Ее слова утонули в рыданиях.

– Успокойся, пожалуйста, – мягким голосом сказала Беатриче и осторожно погладила ее по худеньким плечам. – Не бойся, я не сержусь на тебя. Наоборот, мне очень нравится, как ты выполняешь свои обязанности. Мне в голову никогда не приходило уволить тебя со службы.

Девушка подняла голову.

– Правда, госпожа? Вы на самом деле так считаете?

Затравленный взгляд покрасневших от слез глаз Жасмины, как ножом, полоснул Беатриче по сердцу. Эта маленькая, едва достигшая двенадцатилетнего возраста девочка искренне боялась за свою дальнейшую судьбу. И Беатриче знала причину этого страха. Жасмина видела нищету и бедствия за пределами дворца. А здесь она всегда была сыта и имела крышу над головой. Выжить такому тщедушному существу, как она, в переулках Бухары не было никакого шанса. Для этого ей пришлось бы просить на улицах милостыню или воровать – и при этом все равно влачить полуголодное существование.
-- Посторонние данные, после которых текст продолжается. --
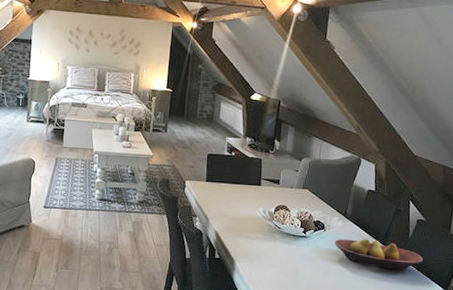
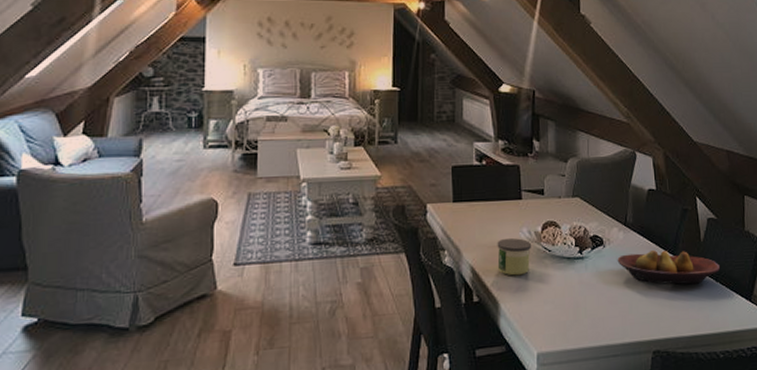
candle: none [236,214,266,244] -> present [497,238,532,276]

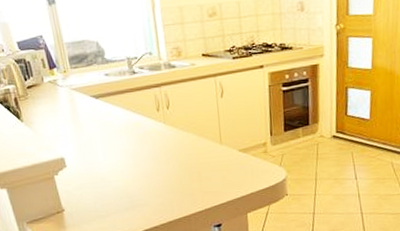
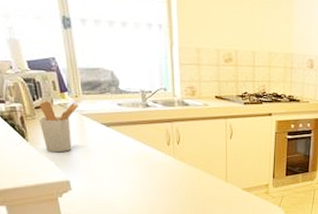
utensil holder: none [31,79,68,131] -> present [39,101,79,153]

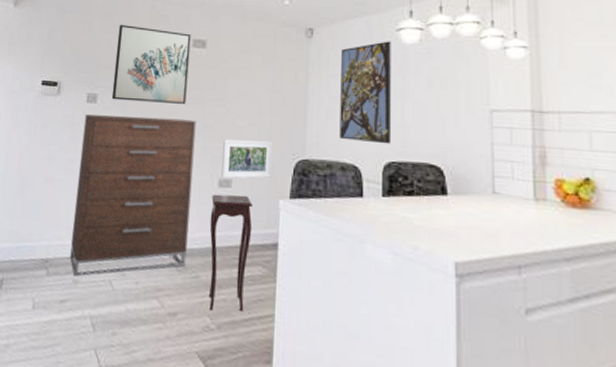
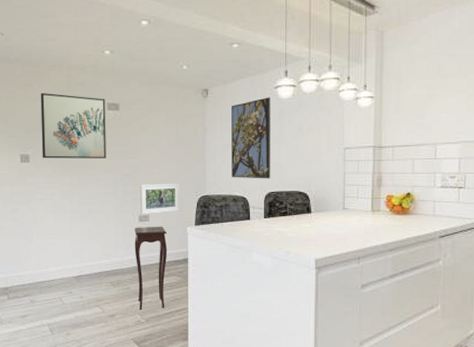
dresser: present [70,114,196,277] -> none [21,171,118,298]

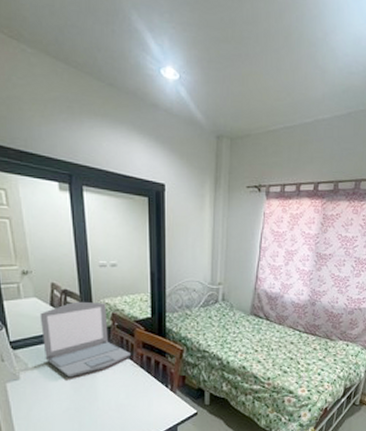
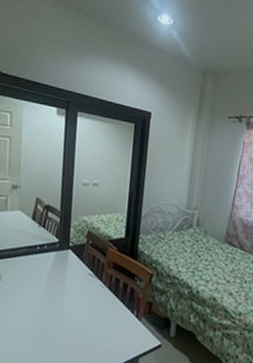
laptop: present [39,301,131,378] -> none [19,217,101,294]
– Конечно, Жасмина, иначе бы я тебе этого не говорила. – Утешая, Беатриче гладила девочку по длинным черным волосам и ободряюще улыбалась. – Однако давай поспешим, не то эмир начнет свою обеденную трапезу. А нам совсем не обязательно заставлять его ждать, ведь мы не хотим вызвать его гнев, правда?

На лице Жасмины появилась светлая улыбка. Она поспешно кивнула и вытерла слезы.

Пока служанка помогала своей госпоже умыться и одеться и сооружала из волос затейливую прическу, Беатриче вовсю проклинала Нуха II ибн Мансура. До сих пор она видела эмира крайне редко. И то в основном издалека, через зарешеченные окна большого вестибюля. С разумного, как она считала, расстояния. Беатриче предпочитала избегать общения с мужчиной, осмелившимся поднять руку на женщину и внушавшему смертельный страх маленькой девочке.

Сказав себе: «Я вообще не хочу идти, но ничего не поделаешь, надо», она еще раз посмотрела на себя в зеркальце, протянутое Жасминой. Скорее бы все закончилось.

Они были уже готовы, когда в дверь постучали. Перед дверью стоял Юсуф, который должен был сопроводить Беатриче в покои Нуха II. Проходя с темнокожим евнухом по узким коридорам дворца, Беатриче подумала о том, что даже не знает, зачем Нуху II понадобилась встреча с ней. Она так злилась на эмира, что ей не пришло в голову хотя бы подумать об этом. Надо осторожно расспросить Жасмину. Возможно, что-то знал и Юсуф, но разговорить его было бессмысленным делом. Евнух и так был неразговорчив, а по приказу мог и вовсе молчать как рыба. Беатриче попыталась хоть что-то прочесть по его лицу. Однако оно, как всегда, не выражало никаких эмоций. Ей оставалось лишь догадываться.

К несчастью, она обладала богатой фантазией, поэтому с каждым шагом, приближавшим ее к покоям эмира, волновалась все больше и больше. И когда они наконец остановились перед богато декорированной резьбой дверью, сердце Беатриче стучало, как паровой молот.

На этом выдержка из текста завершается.